Kaladin sighed, then followed the captain back to the stairwell. A line of copper plating ran down the inside wall of the stairwell—and Kaladin had seen a similar ornamentation on the deck. He’d assumed it was decorative, but as the captain walked, he rested his fingers on the metal in an odd way.
Touching a plate with the tips of his fingers, Kaladin felt a distinct vibration. They passed the quarters of the ordinary spren sailors. They didn’t sleep, but they did seem to enjoy their breaks from work, swinging quietly in hammocks, often reading.
It didn’t bother him to see male Reachers with books—spren were obviously similar to ardents, who were outside of common understandings of male and female. At the same time … spren, reading? How odd.
When they reached the hold, the captain turned on a small oil lamp—so far as Kaladin could tell, he didn’t use a flaming brand to create the fire. How did it work? It seemed foolhardy to use fire for light with so much wood and cloth around.
“Why not use spheres for light?” Kaladin asked him.
“We have none,” Ico said. “Stormlight fades too quickly on this side.”
That was true. Kaladin’s team carried several larger unset gemstones, which would hold Stormlight for weeks—but the smaller spheres would run out after a week or so without seeing a storm. They’d been able to trade the chips and marks to the lighthouse keeper in exchange for barter supplies—mostly cloth—to buy passage on this ship.
“The lighthouse keeper wanted the Stormlight,” Kaladin said. “He kept it in some kind of globe.”
Captain Ico grunted. “Foreign technology,” he said. “Dangerous. Draws the wrong spren.” He shook his head. “At Celebrant, the moneychangers have perfect gemstones that can hold the light indefinitely. Similar.”
“Perfect gemstones? Like, the Stone of Ten Dawns?”
“I don’t know of this thing. Light in a perfect stone doesn’t run out, so you can give Stormlight to the moneychangers. They use devices to transfer it from smaller gemstones to their perfect ones. Then they give you credit to spend in the city.”
The hold was closely packed with barrels and boxes that were lashed to the walls and floor. Kaladin could barely squeeze through. Ico selected a rope-handled box from a stack, then asked Kaladin to pull it out as Ico resettled the boxes that had been atop it, then relashed them.
Kaladin spent the time thinking about perfect gemstones. Did such a thing exist on his side? If there really were flawless stones that could hold Stormlight without ever running out, that seemed important to know. It could mean the difference between life and death for Radiants during the Weeping.
Once Ico was done resettling the cargo, he gestured for Kaladin to help him pick up the box they’d removed. They maneuvered it out of the hold and up onto the top deck. Here, the captain knelt and opened the box, which revealed a strange device that looked a little like a coatrack—although only about three feet tall. Made entirely of steel, it had dozens of small metal prongs extending from it, like the branches of a tree—only it had a metal basin at the very bottom.
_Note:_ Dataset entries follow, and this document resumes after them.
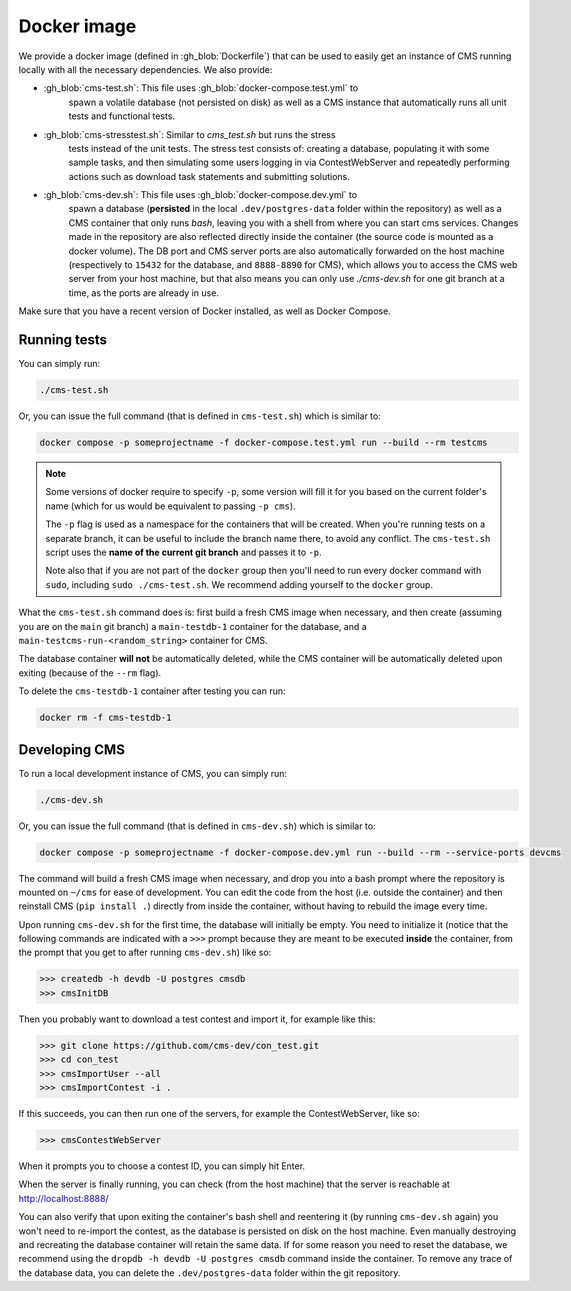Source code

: Docker image
************

We provide a docker image (defined in :gh_blob:`Dockerfile`) that can be used to
easily get an instance of CMS running locally with all the necessary
dependencies. We also provide:

* :gh_blob:`cms-test.sh`: This file uses :gh_blob:`docker-compose.test.yml` to
     spawn a volatile database (not persisted on disk) as well as a CMS instance
     that automatically runs all unit tests and functional tests.

* :gh_blob:`cms-stresstest.sh`: Similar to `cms_test.sh` but runs the stress
     tests instead of the unit tests. The stress test consists of: creating a
     database, populating it with some sample tasks, and then simulating some
     users logging in via ContestWebServer and repeatedly performing actions
     such as download task statements and submitting solutions.

* :gh_blob:`cms-dev.sh`: This file uses :gh_blob:`docker-compose.dev.yml` to
     spawn a database (**persisted** in the local ``.dev/postgres-data`` folder
     within the repository) as well as a CMS container that only runs `bash`,
     leaving you with a shell from where you can start cms services. Changes
     made in the repository are also reflected directly inside the container
     (the source code is mounted as a docker volume). The DB port and CMS server
     ports are also automatically forwarded on the host machine (respectively to
     ``15432`` for the database, and ``8888-8890`` for CMS), which allows you to
     access the CMS web server from your host machine, but that also means you
     can only use `./cms-dev.sh` for one git branch at a time, as the ports are
     already in use.

Make sure that you have a recent version of Docker installed, as well as Docker
Compose.

.. _docker-image_running-tests:

Running tests
=============

You can simply run:

.. sourcecode:: bash

    ./cms-test.sh

Or, you can issue the full command (that is defined in ``cms-test.sh``) which
is similar to:

.. sourcecode:: bash

    docker compose -p someprojectname -f docker-compose.test.yml run --build --rm testcms

.. note::

    Some versions of docker require to specify ``-p``, some version will fill it
    for you based on the current folder's name (which for us would be equivalent
    to passing ``-p cms``).

    The ``-p`` flag is used as a namespace for the containers that will be
    created. When you're running tests on a separate branch, it can be useful to
    include the branch name there, to avoid any conflict. The ``cms-test.sh``
    script uses the **name of the current git branch** and passes it to ``-p``.

    Note also that if you are not part of the ``docker`` group then you'll need
    to run every docker command with ``sudo``, including ``sudo ./cms-test.sh``.
    We recommend adding yourself to the ``docker`` group.

What the ``cms-test.sh`` command does is: first build a fresh CMS image when
necessary, and then create (assuming you are on the ``main`` git branch) a
``main-testdb-1`` container for the database, and a
``main-testcms-run-<random_string>`` container for CMS.

The database container **will not** be automatically deleted, while the CMS
container will be automatically deleted upon exiting (because of the ``--rm``
flag).

To delete the ``cms-testdb-1`` container after testing you can run:

.. sourcecode:: bash

    docker rm -f cms-testdb-1

Developing CMS
==============

To run a local development instance of CMS, you can simply run:

.. sourcecode:: bash

    ./cms-dev.sh

Or, you can issue the full command (that is defined in ``cms-dev.sh``) which is
similar to:

.. sourcecode:: bash

    docker compose -p someprojectname -f docker-compose.dev.yml run --build --rm --service-ports devcms

The command will build a fresh CMS image when necessary, and drop you into a
bash prompt where the repository is mounted on ``~/cms`` for ease of
development. You can edit the code from the host (i.e. outside the container)
and then reinstall CMS (``pip install .``) directly from inside the
container, without having to rebuild the image every time.

Upon running ``cms-dev.sh`` for the first time, the database will initially be
empty. You need to initialize it (notice that the following commands are
indicated with a ``>>>`` prompt because they are meant to be executed **inside**
the container, from the prompt that you get to after running ``cms-dev.sh``)
like so:

.. sourcecode:: bash

    >>> createdb -h devdb -U postgres cmsdb
    >>> cmsInitDB

Then you probably want to download a test contest and import it, for example
like this:

.. sourcecode:: bash

    >>> git clone https://github.com/cms-dev/con_test.git
    >>> cd con_test
    >>> cmsImportUser --all
    >>> cmsImportContest -i .

If this succeeds, you can then run one of the servers, for example the
ContestWebServer, like so:

.. sourcecode:: bash

    >>> cmsContestWebServer

When it prompts you to choose a contest ID, you can simply hit Enter.

When the server is finally running, you can check (from the host machine) that
the server is reachable at http://localhost:8888/

You can also verify that upon exiting the container's bash shell and reentering
it (by running ``cms-dev.sh`` again) you won't need to re-import the contest, as
the database is persisted on disk on the host machine. Even manually destroying
and recreating the database container will retain the same data. If for some
reason you need to reset the database, we recommend using the ``dropdb -h devdb
-U postgres cmsdb`` command inside the container. To remove any trace of the
database data, you can delete the ``.dev/postgres-data`` folder within the git
repository.
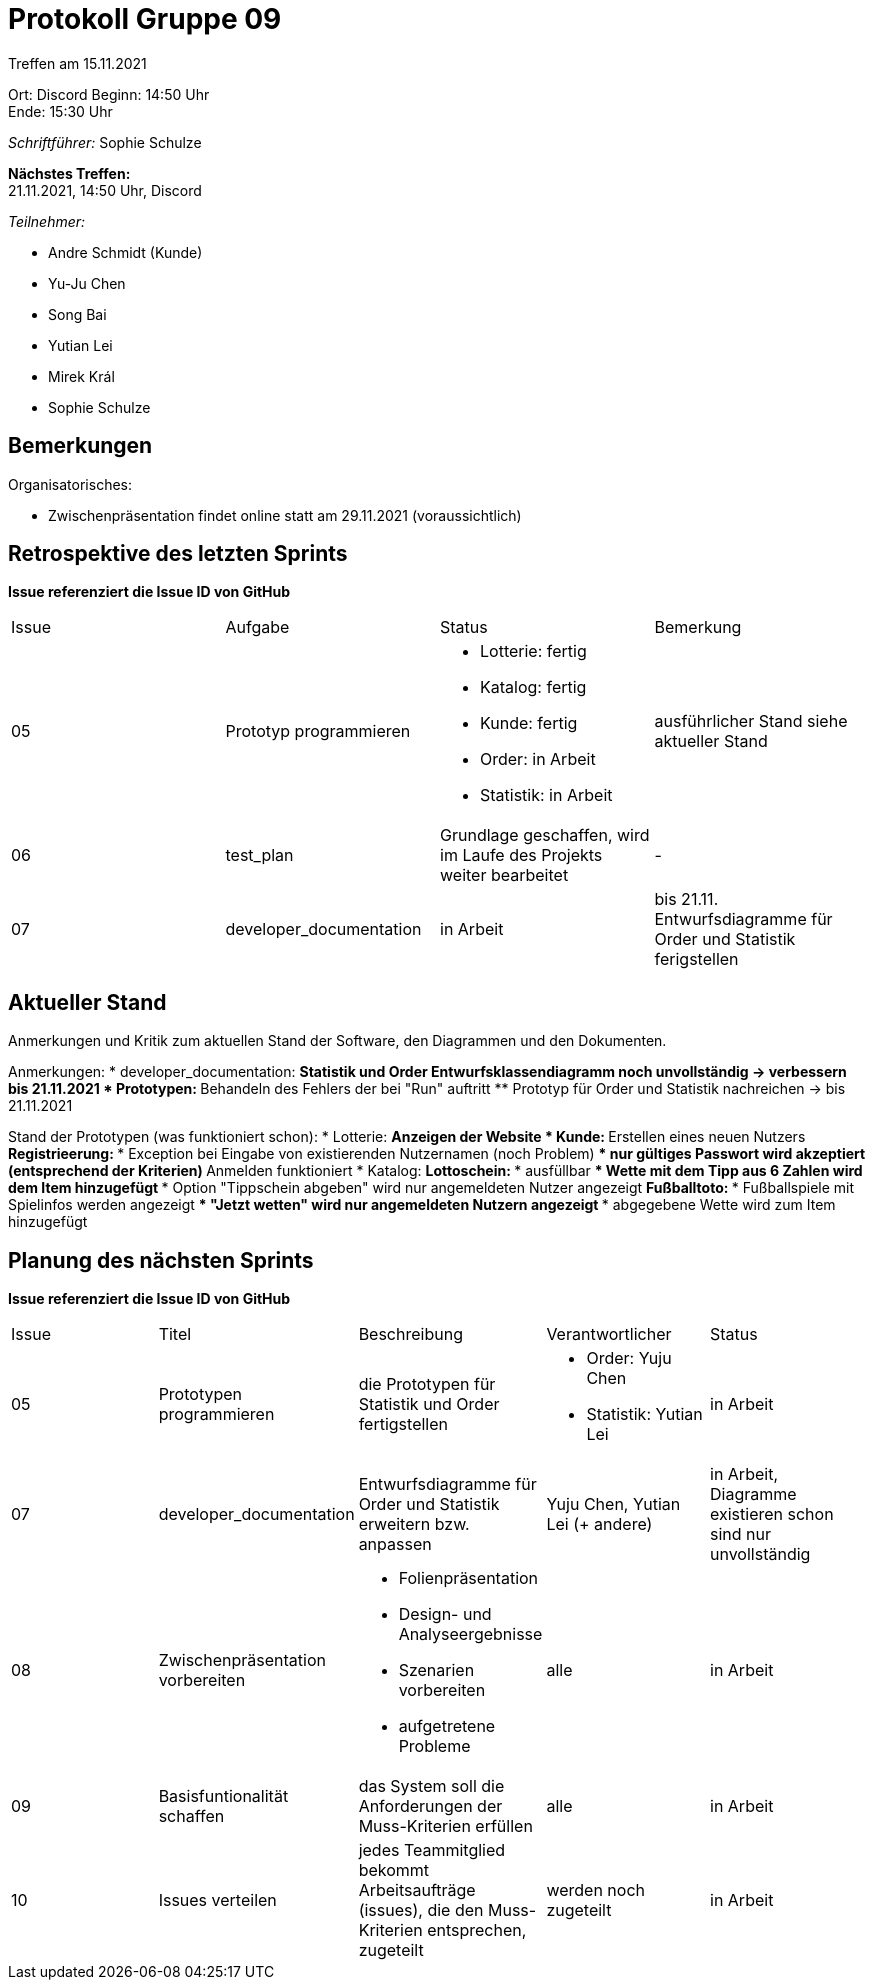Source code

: = Protokoll Gruppe 09


Treffen am 15.11.2021

Ort:      Discord
Beginn:   14:50 Uhr +
Ende:     15:30 Uhr

__Schriftführer:__ Sophie Schulze

*Nächstes Treffen:* +
21.11.2021, 14:50 Uhr, Discord

__Teilnehmer:__
//Tabellarisch oder Aufzählung, Kennzeichnung von Teilnehmern mit besonderer Rolle (z.B. Kunde)

- Andre Schmidt (Kunde)
- Yu-Ju Chen
- Song Bai
- Yutian Lei
- Mirek Král
- Sophie Schulze

== Bemerkungen
Organisatorisches:

* Zwischenpräsentation findet online statt am 29.11.2021 (voraussichtlich)

== Retrospektive des letzten Sprints
*Issue referenziert die Issue ID von GitHub*
// Wie ist der Status der im letzten Sprint erstellten Issues/veteilten Aufgaben?

// See http://asciidoctor.org/docs/user-manual/=tables
[option="headers"]
|===
|Issue |Aufgabe |Status |Bemerkung
|05   
|Prototyp programmieren       
a|
* Lotterie: fertig
* Katalog: fertig
* Kunde: fertig
* Order: in Arbeit
* Statistik: in Arbeit
|ausführlicher Stand siehe aktueller Stand

|06     
|test_plan   
|Grundlage geschaffen, wird im Laufe des Projekts weiter bearbeitet   
|-

|07     
|developer_documentation    
|in Arbeit     
|bis 21.11. Entwurfsdiagramme für Order und Statistik ferigstellen
|===


== Aktueller Stand
Anmerkungen und Kritik zum aktuellen Stand der Software, den Diagrammen und den
Dokumenten.

Anmerkungen:
* developer_documentation:
** Statistik und Order Entwurfsklassendiagramm noch unvollständig -> verbessern bis 21.11.2021
* Prototypen:
** Behandeln des Fehlers der bei "Run" auftritt
** Prototyp für Order und Statistik nachreichen -> bis 21.11.2021

Stand der Prototypen (was funktioniert schon):
* Lotterie:
** Anzeigen der Website
* Kunde:
** Erstellen eines neuen Nutzers
** Registrieerung:
*** Exception bei Eingabe von existierenden Nutzernamen (noch Problem)
*** nur gültiges Passwort wird akzeptiert (entsprechend der Kriterien)
** Anmelden funktioniert
* Katalog:
** Lottoschein:
*** ausfüllbar
*** Wette mit dem Tipp aus 6 Zahlen wird dem Item hinzugefügt
*** Option "Tippschein abgeben" wird nur angemeldeten Nutzer angezeigt
** Fußballtoto:
*** Fußballspiele mit Spielinfos werden angezeigt
*** "Jetzt wetten" wird nur angemeldeten Nutzern angezeigt
*** abgegebene Wette wird zum Item hinzugefügt

== Planung des nächsten Sprints
*Issue referenziert die Issue ID von GitHub*

// See http://asciidoctor.org/docs/user-manual/=tables
[option="headers"]
|===
|Issue |Titel |Beschreibung |Verantwortlicher |Status
|05   
|Prototypen programmieren
|die Prototypen für Statistik und Order fertigstellen
a|
* Order: Yuju Chen
* Statistik: Yutian Lei
|in Arbeit

|07     
|developer_documentation   
|Entwurfsdiagramme für Order und Statistik erweitern bzw. anpassen            
|Yuju Chen, Yutian Lei (+ andere)             
|in Arbeit, Diagramme existieren schon sind nur unvollständig

|08     
|Zwischenpräsentation vorbereiten  
a| 
* Folienpräsentation
* Design- und Analyseergebnisse
* Szenarien vorbereiten
* aufgetretene Probleme
|alle               
|in Arbeit

|09     
|Basisfuntionalität schaffen    
|das System soll die Anforderungen der Muss-Kriterien erfüllen         
|alle               
|in Arbeit

|10
|Issues verteilen
|jedes Teammitglied bekommt Arbeitsaufträge (issues), die den Muss-Kriterien entsprechen, zugeteilt
|werden noch zugeteilt
|in Arbeit
|===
Ico fished in a pocket and took out a small box, from which he removed a handful of glass beads like those that made up the ocean. He placed one of them into a hole in the center of the device, then waved toward Kaladin. “Stormlight.”
“For what?”
“For you to live.”
“Are you threatening me, Captain?”
Ico sighed and regarded him with a suffering expression. Very human in its nature. It seemed the look of a man talking to a child. The spren captain waved his hand, insistent, so Kaladin took a diamond mark from his pocket.